▸ Task statement:
According to the post on the cigarettes and cocaine argument, which program's side of the ledger was the source of the horrifying shortfalls in the entitlement reform debate?

Monday, August 24, 2020

A cigarettes and cocaine argument

Been meaning to do a post on this for a while. The basic form goes something like this:

Our household spending is out of control.

Between your cigarettes and my cocaine habit, we're spending hundreds of dollars a week.

You definitely need to cut back on your cigarettes.

The key to the approach is to take two things, related but of wildly different magnitudes, and conveniently aggregate then disaggregate them to reach the desired conclusion.

For years (post Reagan and pre-Obamacare), pundits and politicians pushing for entitlement reform relied largely, perhaps primarily on C and C arguments. Dire projections for the combined finances of Social Security and Medicare were presented to justify severe and immediate cuts in Social Security. Of course, the horrifying shortfalls were coming from the Medicare side of the ledger, but that pea was inevitably lost among the shells.

More recently we've seen a number of articles making the case that everyone going vegan is essential for saving the planet from global warming. For the record, there are a lot of solid arguments for switching to a plant-based diet in terms of the environment, health, food security (there are a lot of arguments for quitting smoking, too), but the ones here have almost all relied on jumping from cocaine to cigarettes.

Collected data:
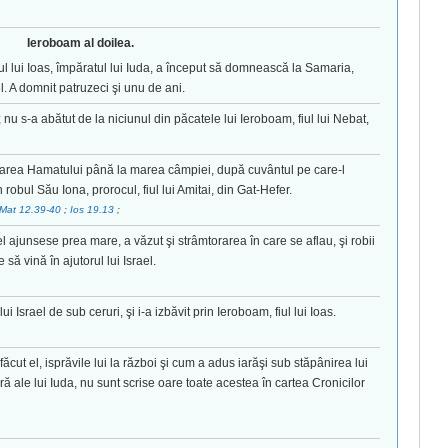
Ieroboam al doilea.
fiul lui Ioas, împăratul lui Iuda, a început să domnească la Samaria,
el. A domnit patruzeci şi unu de ani.
 nu s-a abătut de la niciunul din păcatele lui Ieroboam, fiul lui Nebat,
intrarea Hamatului până la marea câmpiei, după cuvântul pe care-l
robul Său Iona, prorocul, fiul lui Amitai, din Gat-Hefer.
Mat 12.39-40
;
Ios 19.13
;
 ajunsese prea mare, a văzut şi strâmtorarea în care se aflau, şi robii
 să vină în ajutorul lui Israel.
srael de sub ceruri, şi i-a izbăvit prin Ieroboam, fiul lui Ioas.
făcut el, isprăvile lui la război şi cum a adus iarăşi sub stăpânirea lui
 ale lui Iuda, nu sunt scrise oare toate acestea în cartea Cronicilor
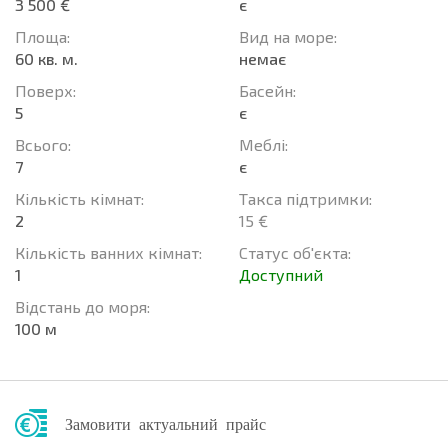
3 500 €
є
Площа:
Вид на море:
60 кв. м.
немає
Поверх:
Баcейн:
5
є
Всього:
Меблі:
7
є
Кількість кімнат:
Такса підтримки:
2
15 €
Кількість ванних кімнат:
Статус об'єкта:
1
Доступний
Відстань до моря:
100 м
Замовити актуальний прайс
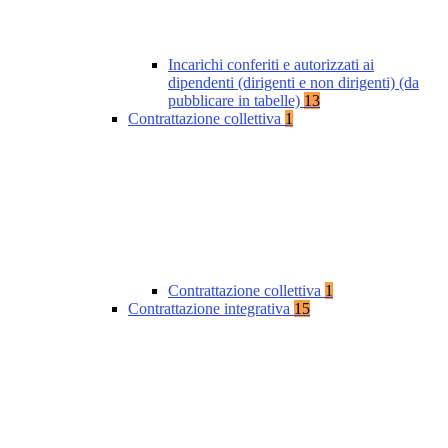
Incarichi conferiti e autorizzati ai
dipendenti (dirigenti e non dirigenti) (da
pubblicare in tabelle)
13
Contrattazione collettiva
1
Contrattazione collettiva
1
Contrattazione integrativa
15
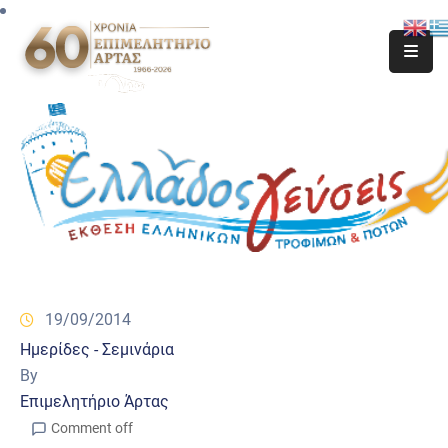
19/09/2014
Ημερίδες - Σεμινάρια
By
Επιμελητήριο Άρτας
Comment off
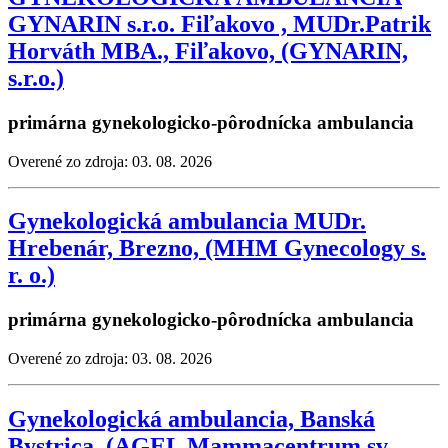
GYNARIN s.r.o. Fiľakovo , MUDr.Patrik
Horváth MBA., Fiľakovo, (GYNARIN,
s.r.o.)
primárna gynekologicko-pôrodnícka ambulancia
Overené zo zdroja: 03. 08. 2026
Gynekologická ambulancia MUDr.
Hrebenár, Brezno, (MHM Gynecology s.
r. o.)
primárna gynekologicko-pôrodnícka ambulancia
Overené zo zdroja: 03. 08. 2026
Gynekologická ambulancia, Banská
Bystrica, (AGEL Mammacentrum sv.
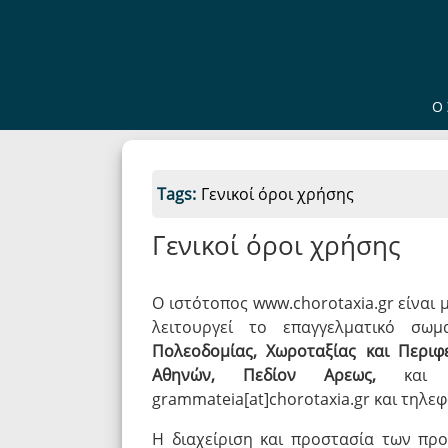
Ο 
Tags:
Γενικοί όροι χρήσης
Γενικοί όροι χρήσης
O ιστότοπος www.chorotaxia.gr είναι
λειτουργεί το επαγγελματικό σ
Πολεοδομίας, Χωροταξίας και Περιφ
Αθηνών, Πεδίον Αρεως,
κα
grammateia[at]chorotaxia.gr και τηλ
Η διαχείριση και προστασία των πρ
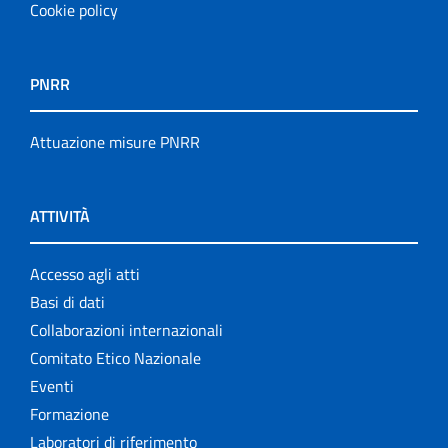
Cookie policy
PNRR
Attuazione misure PNRR
ATTIVITÀ
Accesso agli atti
Basi di dati
Collaborazioni internazionali
Comitato Etico Nazionale
Eventi
Formazione
Laboratori di riferimento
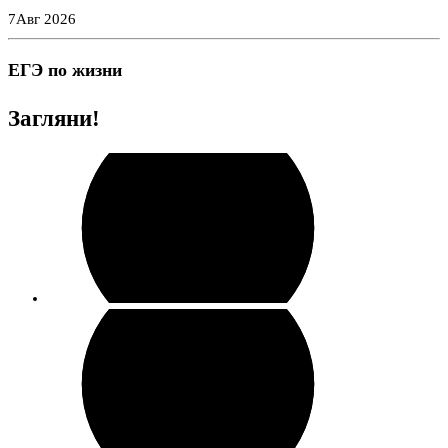
Перейти
7
Авг 2026
к
содержимому
ЕГЭ по жизни
Загляни!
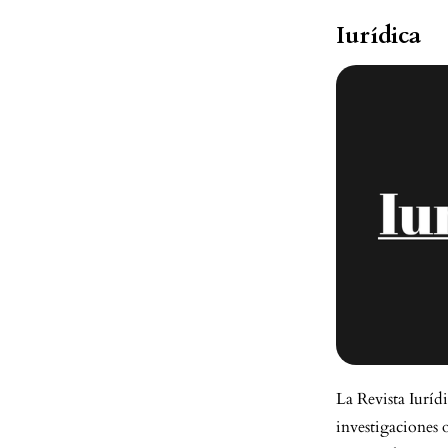
Iurídica
La Revista Iurídi
investigaciones o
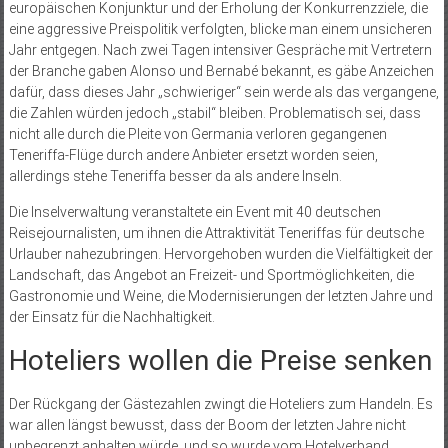
europäischen Konjunktur und der Erholung der Konkurrenzziele, die
eine aggressive Preispolitik verfolgten, blicke man einem unsicheren
Jahr entgegen. Nach zwei Tagen intensiver Gespräche mit Vertretern
der Branche gaben Alonso und Bernabé bekannt, es gäbe Anzeichen
dafür, dass dieses Jahr „schwieriger“ sein werde als das vergangene,
die Zahlen würden jedoch „stabil“ bleiben. Problematisch sei, dass
nicht alle durch die Pleite von Germania verloren gegangenen
Teneriffa-Flüge durch andere Anbieter ersetzt worden seien,
allerdings stehe Teneriffa besser da als andere Inseln.
Die Inselverwaltung veranstaltete ein Event mit 40 deutschen
Reisejournalisten, um ihnen die Attraktivität Teneriffas für deutsche
Urlauber nahezubringen. Hervorgehoben wurden die Vielfältigkeit der
Landschaft, das Angebot an Freizeit- und Sportmöglichkeiten, die
Gastronomie und Weine, die Modernisierungen der letzten Jahre und
der Einsatz für die Nachhaltigkeit.
Hoteliers wollen die Preise senken
Der Rückgang der Gästezahlen zwingt die Hoteliers zum Handeln. Es
war allen längst bewusst, dass der Boom der letzten Jahre nicht
unbegrenzt anhalten würde, und so wurde vom Hotelverband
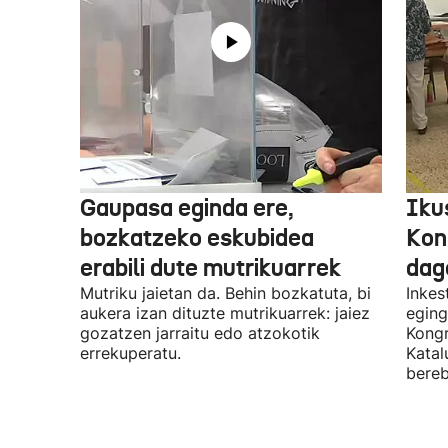
Gaupasa eginda ere,
Iku
bozkatzeko eskubidea
Kon
erabili dute mutrikuarrek
dag
Mutriku jaietan da. Behin bozkatuta, bi
Inkes
aukera izan dituzte mutrikuarrek: jaiez
eging
gozatzen jarraitu edo atzokotik
Kongr
errekuperatu.
Katal
bereb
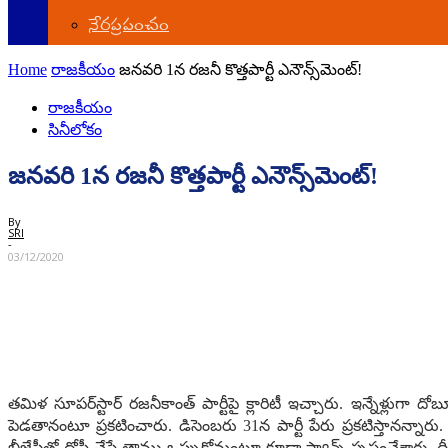
నేర‌ప్ర‌పంచం
Home
రాజ‌కీయం
జ‌న‌వ‌రి 1న ర‌జ‌నీ కొత్త‌పార్టీ ఎనౌన్స్‌మెంట్‌!
రాజ‌కీయం
సినీలోకం
జ‌న‌వ‌రి 1న ర‌జ‌నీ కొత్త‌పార్టీ ఎనౌన్స్‌మెంట్‌!
By
SRI
-
03/12/2020
త‌మిళ సూప‌ర్‌స్టార్ ర‌జ‌నీకాంత్ పార్టీపై క్లారిటీ ఇచ్చారు. ఇన్నేళ్లుగా ద
పెడ‌తానంటూ ప్ర‌క‌టించారు. డిసెంబ‌రు 31న పార్టీ పేరు ప్ర‌క‌టిస్తాన‌న్నా
బీజేపీతో దోస్తీ చేస్తే తాము ఒప్పుకోమంటూ కూడా ఫ్యాన్స్ స్ప‌ష్టంచేశార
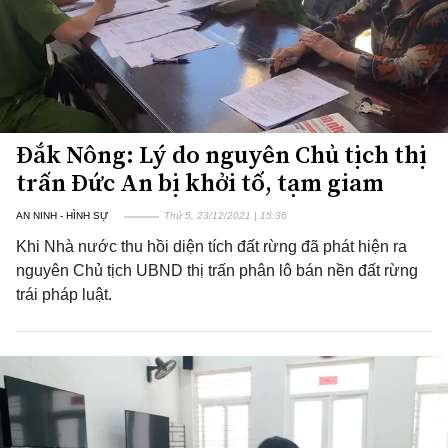
Đắk Nông: Lý do nguyên Chủ tịch thị
trấn Đức An bị khởi tố, tạm giam
AN NINH - HÌNH SỰ
Thứ 5, 23/12/2021 | 15:36
Khi Nhà nước thu hồi diện tích đất rừng đã phát hiện ra
nguyên Chủ tịch UBND thị trấn phân lô bán nền đất rừng
trái pháp luật.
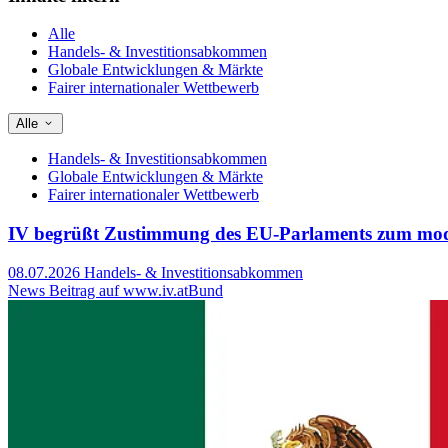
Alle
Handels- & Investitionsabkommen
Globale Entwicklungen & Märkte
Fairer internationaler Wettbewerb
Alle
Handels- & Investitionsabkommen
Globale Entwicklungen & Märkte
Fairer internationaler Wettbewerb
IV begrüßt Zustimmung des EU-Parlaments zum mo
08.07.2026
Handels- & Investitionsabkommen
News Beitrag auf www.iv.at
Bund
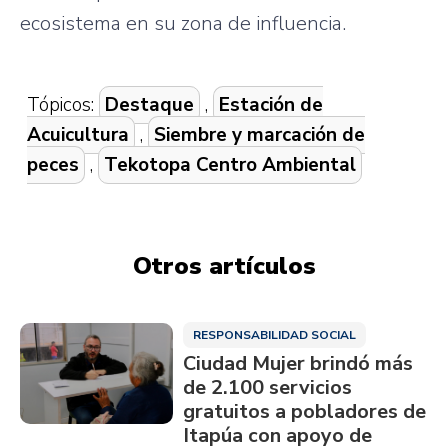
ecosistema en su zona de influencia.
Tópicos:
Destaque
,
Estación de
Acuicultura
,
Siembre y marcación de
peces
,
Tekotopa Centro Ambiental
Otros artículos
RESPONSABILIDAD SOCIAL
Ciudad Mujer brindó más
de 2.100 servicios
gratuitos a pobladores de
Itapúa con apoyo de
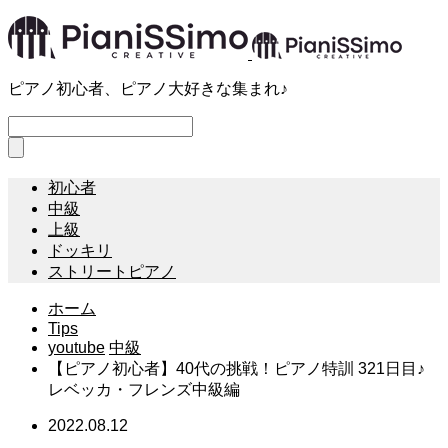
ピアノ初心者、ピアノ大好きな集まれ♪
初心者
中級
上級
ドッキリ
ストリートピアノ
ホーム
Tips
youtube
中級
【ピアノ初心者】40代の挑戦！ピアノ特訓 321日目♪
レベッカ・フレンズ中級編
2022.08.12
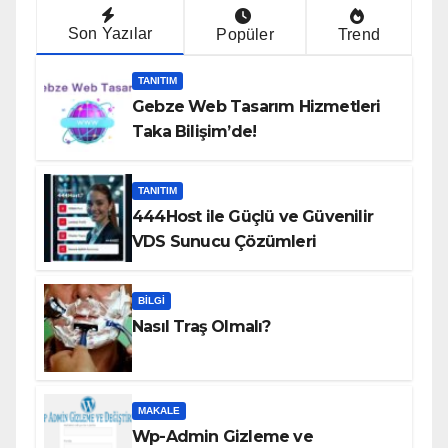
Son Yazılar
Popüler
Trend
TANITIM
Gebze Web Tasarım Hizmetleri
Taka Bilişim’de!
TANITIM
444Host ile Güçlü ve Güvenilir
VDS Sunucu Çözümleri
BILGI
Nasıl Traş Olmalı?
MAKALE
Wp-Admin Gizleme ve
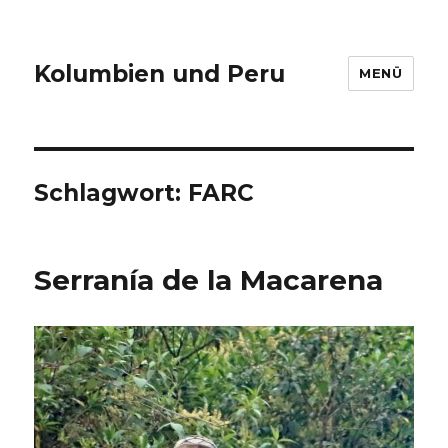
Kolumbien und Peru
MENÜ
Schlagwort:
FARC
Serranía de la Macarena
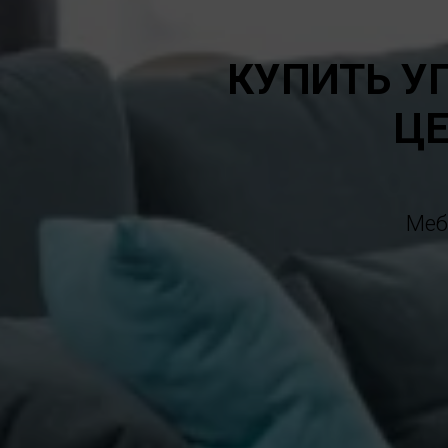
КУПИТЬ У
ЦЕ
Меб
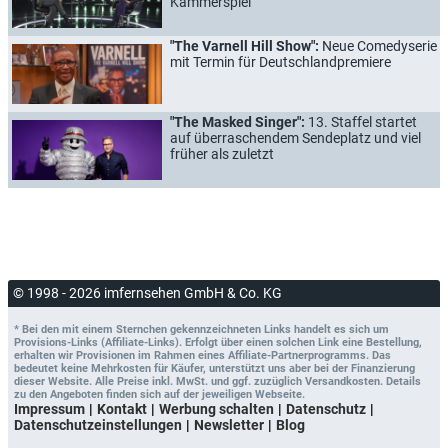
Kammerspiel
"The Varnell Hill Show":
Neue Comedyserie
mit Termin für Deutschlandpremiere
"The Masked Singer":
13. Staffel startet
auf überraschendem Sendeplatz und viel
früher als zuletzt
© 1998 - 2026 imfernsehen GmbH & Co. KG
* Bei den mit einem Sternchen gekennzeichneten Links handelt es sich um
Provisions-Links (Affiliate-Links). Erfolgt über einen solchen Link eine Bestellung,
erhalten wir Provisionen im Rahmen eines Affiliate-Partnerprogramms. Das
bedeutet keine Mehrkosten für Käufer, unterstützt uns aber bei der Finanzierung
dieser Website. Alle Preise inkl. MwSt. und ggf. zuzüglich Versandkosten. Details
zu den Angeboten finden sich auf der jeweiligen Webseite.
Impressum
Kontakt
Werbung schalten
Datenschutz
Datenschutzeinstellungen
Newsletter
Blog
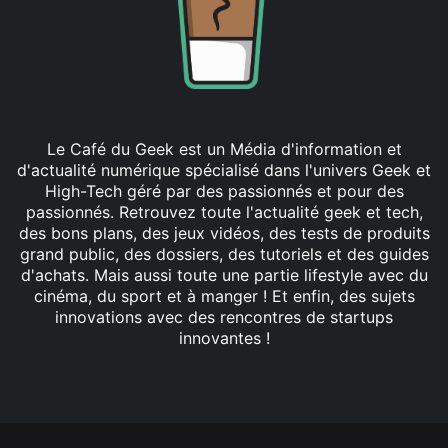
Le Café du Geek est un Média d'information et
d'actualité numérique spécialisé dans l'univers Geek et
High-Tech géré par des passionnés et pour des
passionnés. Retrouvez toute l'actualité geek et tech,
des bons plans, des jeux vidéos, des tests de produits
grand public, des dossiers, des tutoriels et des guides
d'achats. Mais aussi toute une partie lifestyle avec du
cinéma, du sport et à manger ! Et enfin, des sujets
innovations avec des rencontres de startups
innovantes !
Facebook
X
Linkedin
YouTube
Instagram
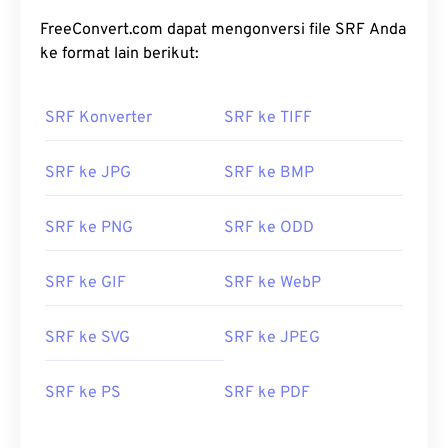
FreeConvert.com dapat mengonversi file SRF Anda
ke format lain berikut:
SRF Konverter
SRF ke TIFF
SRF ke JPG
SRF ke BMP
SRF ke PNG
SRF ke ODD
SRF ke GIF
SRF ke WebP
SRF ke SVG
SRF ke JPEG
SRF ke PS
SRF ke PDF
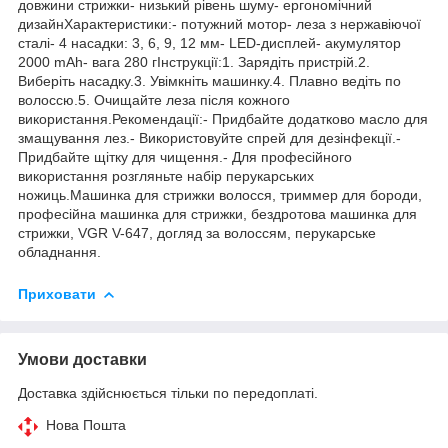
довжини стрижки- низький рівень шуму- ергономічний
дизайнХарактеристики:- потужний мотор- леза з нержавіючої
сталі- 4 насадки: 3, 6, 9, 12 мм- LED-дисплей- акумулятор
2000 mAh- вага 280 гІнструкції:1. Зарядіть пристрій.2.
Виберіть насадку.3. Увімкніть машинку.4. Плавно ведіть по
волоссю.5. Очищайте леза після кожного
використання.Рекомендації:- Придбайте додатково масло для
змащування лез.- Використовуйте спрей для дезінфекції.-
Придбайте щітку для чищення.- Для професійного
використання розгляньте набір перукарських
ножиць.Машинка для стрижки волосся, триммер для бороди,
професійна машинка для стрижки, бездротова машинка для
стрижки, VGR V-647, догляд за волоссям, перукарське
обладнання.
Приховати
Умови доставки
Доставка здійснюється тільки по передоплаті.
Нова Пошта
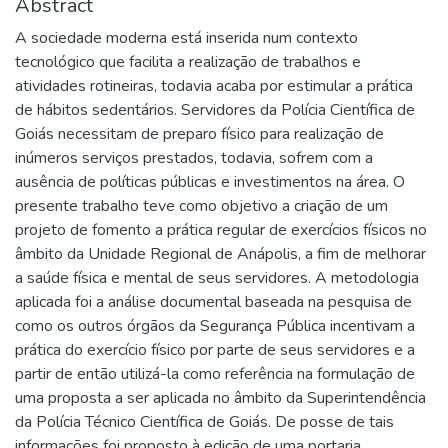
Abstract
A sociedade moderna está inserida num contexto
tecnológico que facilita a realização de trabalhos e
atividades rotineiras, todavia acaba por estimular a prática
de hábitos sedentários. Servidores da Polícia Científica de
Goiás necessitam de preparo físico para realização de
inúmeros serviços prestados, todavia, sofrem com a
ausência de políticas públicas e investimentos na área. O
presente trabalho teve como objetivo a criação de um
projeto de fomento a prática regular de exercícios físicos no
âmbito da Unidade Regional de Anápolis, a fim de melhorar
a saúde física e mental de seus servidores. A metodologia
aplicada foi a análise documental baseada na pesquisa de
como os outros órgãos da Segurança Pública incentivam a
prática do exercício físico por parte de seus servidores e a
partir de então utilizá-la como referência na formulação de
uma proposta a ser aplicada no âmbito da Superintendência
da Polícia Técnico Científica de Goiás. De posse de tais
informações foi proposto à edição de uma portaria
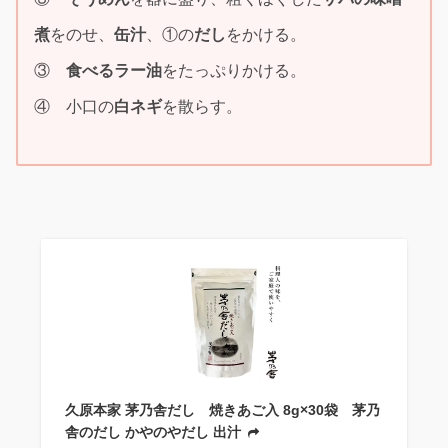
煮
をのせ、
缶汁
、①の
だし
をかける。
③
食べるラー油
をたっぷりかける。
④ 小口の
白ネギ
を散らす。
久原本家 茅乃舎だし 焼きあご入 8g×30袋 茅乃
舎のだし かやのやだし 出汁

▸ Answer:
Medicare.